#### [Extracted records]
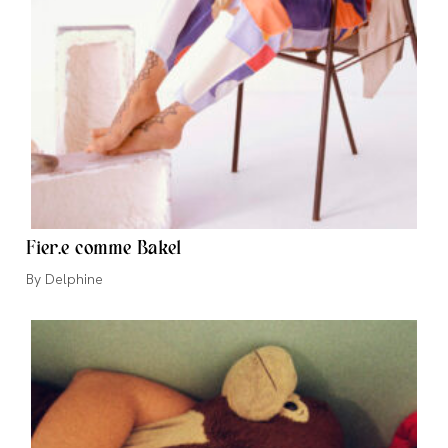
Fier.e comme Bakel
Auteur/autrice
Delphine
de
la
publication :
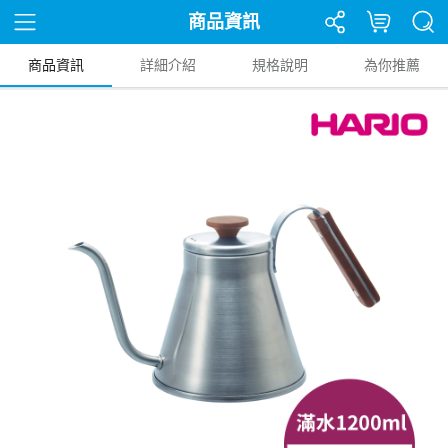
商品資訊
商品資訊
詳細介紹
規格說明
為你推薦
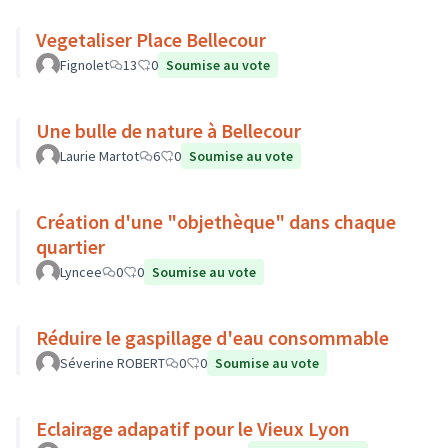
Vegetaliser Place Bellecour
Fignolet
13
0
Soumise au vote
Une bulle de nature à Bellecour
Laurie Martot
6
0
Soumise au vote
Création d'une "objethèque" dans chaque
quartier
Lyncee
0
0
Soumise au vote
Réduire le gaspillage d'eau consommable
Séverine ROBERT
0
0
Soumise au vote
Eclairage adapatif pour le Vieux Lyon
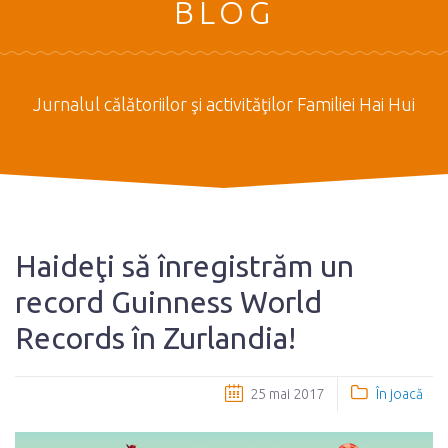
BLOG
Jurnalul călătoriilor şi activităţilor Familiei Hai Hui
Haideţi să înregistrăm un
record Guinness World
Records în Zurlandia!
25 mai 2017
În joacă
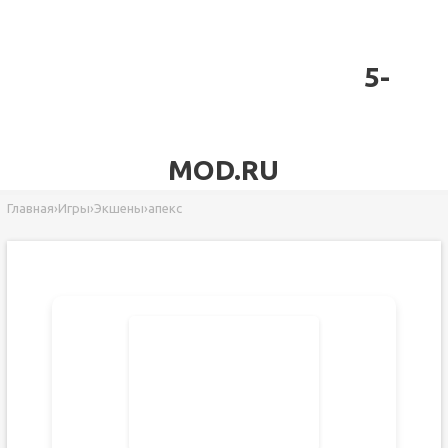
5-
MOD.RU
Главная
›
Игры
›
Экшены
›
апекс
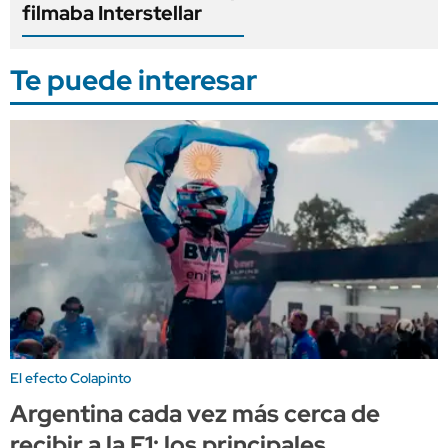
filmaba Interstellar
Te puede interesar
El efecto Colapinto
Argentina cada vez más cerca de
recibir a la F1: los principales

#### [Instructions for the task]
From the entries above, select each line containing the string "Bellecour".

#### [Output]
Vegetaliser Place Bellecour
Une bulle de nature à Bellecour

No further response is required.